Она поняла, что внушительную часть того, что она чувствовала и думала относительно Эмилио Сандоса, в равных долях состояло из романтического идиотизма, раненой гордости и сексуальной фантазии. «Джина, – говорила она себе, – Карло, конечно, козел, но ты – дура. С другой стороны, – думала она прозаично, – фантазировать о смуглом задумчивом мужике с трагическим прошлым интереснее, чем рыдать о том, что тебя однажды променяли на несовершеннолетнего мальчишку».
A Эмилио прислал ей цветы. Цветы и три слова: «Мне нужно время». Это кое-что значит, так ведь? Так что она не все придумала. У нее была эта записка.

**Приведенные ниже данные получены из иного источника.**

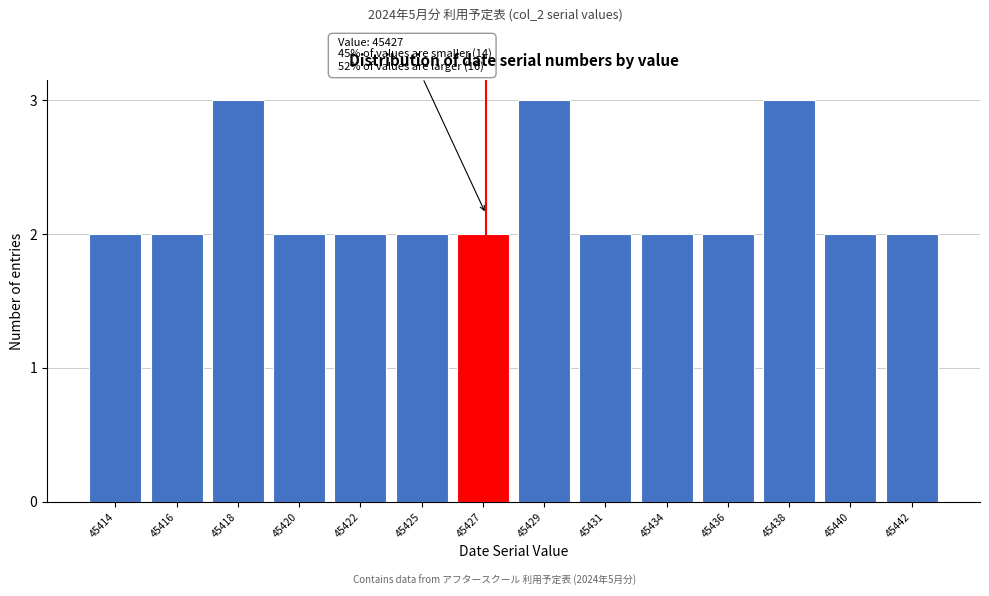

Reading left to right, transcribe all the data shown in this chart.

45414=2	45416=2	45418=3	45420=2	45422=2	45425=2	45427=2	45429=3	45431=2	45434=2	45436=2	45438=3	45440=2	45442=2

Джина могла бы пожелать чего-то среднего, золотую середину между бесконечно изобретательным красноречием Карло и жестким и строгим молчанием Эмилио Сандоса. Однако в конце концов она решила играть по правилам Эмилио, даже притом что не знала, в чем они заключаются. Тем не менее никакого другого варианта у нее не оставалось, кроме как полностью и окончательно выбросить его из головы. A этот вариант, как обнаружила Джина, ее совершенно не устраивал.
Но что вообще можно сказать в такой ситуации? «Синьора, я мог по неведению заразить вас и вашу девочку смертельной болезнью. Но есть надежда на то, что я ошибаюсь. Однако убедиться в этом можно только по прошествии многих месяцев». Пугать Джину незачем, хватит того, что он сам ужасно боится за них обеих. И потому Эмилио Сандос взял на себя всю тяжесть ответственности до тех пор, пока он не сумеет с полным личным удовлетворением заявить, что никому более не опасен. Для этого ему потребовалось собрать в кулак всю свою силу воли и изменить на противоположное стратегическое направление своей борьбы с собственным прошлым.
Одинокая жизнь позволила ему с честью выйти с поля брани, которое представляло его тело. Некогда бывшее источником удовольствия, оно сделалось нежеланным бременем, которое надлежало карать безразличием и пренебрежением за немощь и ранимость. Он раздувал их, когда голод начинал мешать его работе, гасил, когда усталость позволяла ему уснуть, не опасаясь кошмаров, презирал свое тело, когда оно подводило его: когда головная боль начинала слепить его, когда руки болели так сильно, что он садился в темноте и смеялся, смеялся… боль становилась смешной в своей интенсивности.
Он никогда еще не чувствовал себя таким отключенным от собственной личности.
Девственником он не был. Как не был и аскетом; еще готовясь принять сан, он пришел к выводу, что не сумеет прожить в подлинном целибате, отрицая или игнорируя физические потребности своего тела. «Это мое тело, – сказал он своему молчаливому Богу, – оно таково, каков я сам». Он оказывал своему телу сексуальные услуги и знал, что они необходимы для него в той же мере, что пища и отдых, и столь же безгрешны, как желание бежать, приземлить в поле бейсбольный мяч, как танцевать.